Pope Benedict said lots of other things in his answer to the question from Philippe Visseyrias for France 2. It didn’t matter. At that point, there was no way the coverage was going to center on the Instrumentum laboris for the Special Assembly of the Synod of Bishops for Africa, or anything else except Benedict’s remark.
It will be interesting to see, this time around, whether journalists on the return flight next Tuesday, September 10th, press Pope Francis for clarification. It will be more interesting to see whether Francis really answers their questions, whatever they are. Francis has made a point of keeping his in-flight exchanges with journalists on point. He likes to answer questions related to his visits.

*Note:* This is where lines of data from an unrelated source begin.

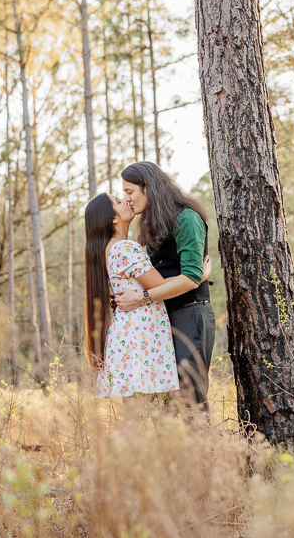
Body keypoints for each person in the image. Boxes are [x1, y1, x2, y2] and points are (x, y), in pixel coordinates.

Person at [84, 193, 211, 405]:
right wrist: (200, 275)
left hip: (127, 332)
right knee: (147, 412)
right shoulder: (126, 248)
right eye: (118, 201)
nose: (125, 200)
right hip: (141, 333)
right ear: (113, 218)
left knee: (138, 411)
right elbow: (162, 286)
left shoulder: (109, 248)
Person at [114, 162, 217, 413]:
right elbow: (141, 273)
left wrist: (142, 298)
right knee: (163, 401)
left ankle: (206, 451)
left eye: (130, 192)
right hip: (162, 318)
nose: (127, 199)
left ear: (148, 188)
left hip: (190, 313)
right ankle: (171, 452)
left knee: (189, 394)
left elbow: (189, 278)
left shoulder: (187, 218)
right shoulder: (152, 224)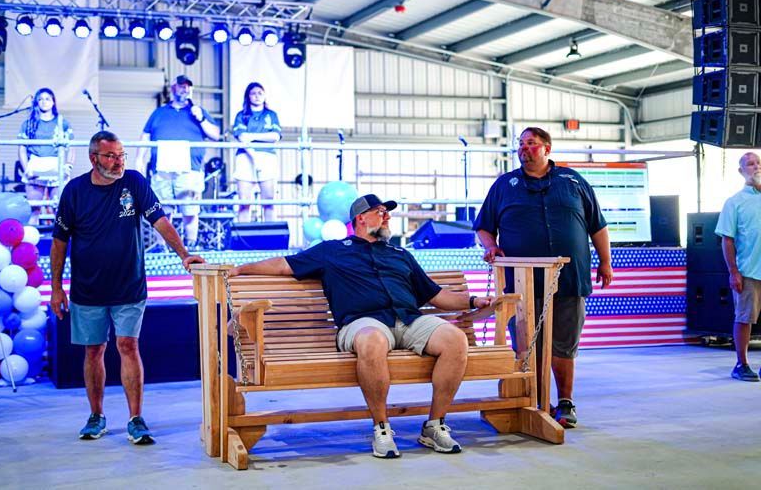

Several times, he has postponed answers to off-topic queries, and his record of returning to them is spotty.
One understands his desire to stay focused on the trip, but the fact is that journalists very rarely get to ask him anything at all. There’s a lot going on in the Church, and many outstanding questions regarding his governance, answers to which journalists and the public they serve frankly have a right.